* [Exercise goal]:
Please locate every line in the entries below that contains the string "second" and copy each of those lines. Case counts, so match capital and lowercase letters precisely.
:: Extracted information ::
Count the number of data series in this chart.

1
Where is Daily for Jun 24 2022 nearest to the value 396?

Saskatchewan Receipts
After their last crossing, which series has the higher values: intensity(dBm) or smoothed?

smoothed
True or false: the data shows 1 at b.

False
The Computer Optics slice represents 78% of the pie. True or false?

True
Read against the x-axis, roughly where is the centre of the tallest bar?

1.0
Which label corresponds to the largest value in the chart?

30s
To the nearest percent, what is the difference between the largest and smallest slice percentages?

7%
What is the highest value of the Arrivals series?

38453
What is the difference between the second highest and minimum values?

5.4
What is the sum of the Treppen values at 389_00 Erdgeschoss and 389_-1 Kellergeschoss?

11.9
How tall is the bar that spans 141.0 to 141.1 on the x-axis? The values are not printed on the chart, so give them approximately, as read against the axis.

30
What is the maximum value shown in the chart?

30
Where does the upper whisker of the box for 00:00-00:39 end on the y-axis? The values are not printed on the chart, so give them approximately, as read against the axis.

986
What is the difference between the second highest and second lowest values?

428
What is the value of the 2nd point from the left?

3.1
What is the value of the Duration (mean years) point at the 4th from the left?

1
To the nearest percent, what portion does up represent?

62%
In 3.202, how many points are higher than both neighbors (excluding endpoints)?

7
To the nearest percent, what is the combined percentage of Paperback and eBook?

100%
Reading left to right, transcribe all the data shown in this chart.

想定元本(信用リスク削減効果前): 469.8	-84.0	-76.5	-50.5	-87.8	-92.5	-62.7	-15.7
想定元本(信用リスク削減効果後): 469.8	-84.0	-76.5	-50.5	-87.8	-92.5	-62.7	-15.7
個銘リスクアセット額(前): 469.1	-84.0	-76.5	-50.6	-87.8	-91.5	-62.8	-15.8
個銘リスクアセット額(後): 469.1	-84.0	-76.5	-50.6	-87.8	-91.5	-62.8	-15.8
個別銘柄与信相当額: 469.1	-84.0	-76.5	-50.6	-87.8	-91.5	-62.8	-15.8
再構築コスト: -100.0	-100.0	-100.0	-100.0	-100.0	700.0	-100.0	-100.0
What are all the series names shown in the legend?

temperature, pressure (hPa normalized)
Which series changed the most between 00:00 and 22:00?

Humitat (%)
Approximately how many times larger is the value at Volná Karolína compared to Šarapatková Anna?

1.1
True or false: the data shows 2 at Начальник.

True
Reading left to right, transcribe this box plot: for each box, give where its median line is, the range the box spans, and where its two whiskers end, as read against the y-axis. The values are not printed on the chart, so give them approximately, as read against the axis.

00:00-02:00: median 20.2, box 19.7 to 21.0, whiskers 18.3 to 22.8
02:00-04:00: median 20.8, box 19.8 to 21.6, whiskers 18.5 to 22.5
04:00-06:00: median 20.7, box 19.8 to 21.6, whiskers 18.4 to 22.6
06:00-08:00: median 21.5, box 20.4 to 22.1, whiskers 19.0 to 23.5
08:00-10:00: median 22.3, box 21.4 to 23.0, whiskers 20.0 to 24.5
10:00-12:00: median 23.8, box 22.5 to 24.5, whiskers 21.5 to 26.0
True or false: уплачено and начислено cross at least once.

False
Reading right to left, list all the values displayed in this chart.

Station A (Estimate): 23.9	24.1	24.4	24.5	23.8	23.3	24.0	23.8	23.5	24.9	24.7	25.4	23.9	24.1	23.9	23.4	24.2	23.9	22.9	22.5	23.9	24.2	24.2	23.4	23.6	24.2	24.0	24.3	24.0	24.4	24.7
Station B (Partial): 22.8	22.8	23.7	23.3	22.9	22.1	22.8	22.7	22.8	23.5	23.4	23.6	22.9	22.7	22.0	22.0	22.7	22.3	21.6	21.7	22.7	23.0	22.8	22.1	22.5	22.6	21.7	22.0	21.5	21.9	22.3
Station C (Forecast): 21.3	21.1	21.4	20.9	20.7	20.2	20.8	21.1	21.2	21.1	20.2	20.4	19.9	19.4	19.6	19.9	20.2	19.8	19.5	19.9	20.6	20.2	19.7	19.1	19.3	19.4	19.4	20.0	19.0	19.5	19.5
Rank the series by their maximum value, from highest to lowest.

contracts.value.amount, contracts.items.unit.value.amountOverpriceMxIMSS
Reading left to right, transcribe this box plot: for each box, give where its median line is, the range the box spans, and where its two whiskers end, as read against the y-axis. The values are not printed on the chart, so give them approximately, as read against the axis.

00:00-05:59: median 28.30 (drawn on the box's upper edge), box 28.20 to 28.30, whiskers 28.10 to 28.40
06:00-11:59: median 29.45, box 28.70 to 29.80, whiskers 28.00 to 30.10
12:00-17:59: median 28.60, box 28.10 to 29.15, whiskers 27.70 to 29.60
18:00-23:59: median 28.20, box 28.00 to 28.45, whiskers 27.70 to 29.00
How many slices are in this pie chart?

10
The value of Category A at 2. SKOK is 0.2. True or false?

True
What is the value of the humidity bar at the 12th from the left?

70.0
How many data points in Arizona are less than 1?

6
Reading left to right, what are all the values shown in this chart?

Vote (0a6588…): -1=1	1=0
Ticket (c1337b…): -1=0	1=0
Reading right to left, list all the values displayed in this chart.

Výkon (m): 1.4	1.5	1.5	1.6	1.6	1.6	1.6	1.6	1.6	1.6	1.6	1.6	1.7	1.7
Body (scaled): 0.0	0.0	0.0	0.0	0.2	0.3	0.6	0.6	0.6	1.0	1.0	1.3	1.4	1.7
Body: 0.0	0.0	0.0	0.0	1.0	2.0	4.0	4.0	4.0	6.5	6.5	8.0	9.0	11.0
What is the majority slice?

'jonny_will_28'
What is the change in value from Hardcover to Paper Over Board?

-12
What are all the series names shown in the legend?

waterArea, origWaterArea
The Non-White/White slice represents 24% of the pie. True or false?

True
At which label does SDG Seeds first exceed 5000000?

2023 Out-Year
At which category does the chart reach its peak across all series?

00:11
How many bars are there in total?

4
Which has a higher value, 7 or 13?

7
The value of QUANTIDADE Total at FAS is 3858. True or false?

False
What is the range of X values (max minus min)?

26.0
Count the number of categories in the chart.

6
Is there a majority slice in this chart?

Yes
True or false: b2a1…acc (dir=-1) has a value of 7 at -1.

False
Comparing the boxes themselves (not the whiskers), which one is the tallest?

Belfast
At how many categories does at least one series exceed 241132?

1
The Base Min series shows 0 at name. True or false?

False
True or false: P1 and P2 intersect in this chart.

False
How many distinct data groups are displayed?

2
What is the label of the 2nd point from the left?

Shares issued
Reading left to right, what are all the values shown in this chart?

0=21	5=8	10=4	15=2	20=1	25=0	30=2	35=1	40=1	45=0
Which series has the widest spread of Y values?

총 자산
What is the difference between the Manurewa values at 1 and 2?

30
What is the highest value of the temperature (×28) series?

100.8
:::
* [Solution for this exercise]:
What is the difference between the second highest and minimum values?
What is the difference between the second highest and second lowest values?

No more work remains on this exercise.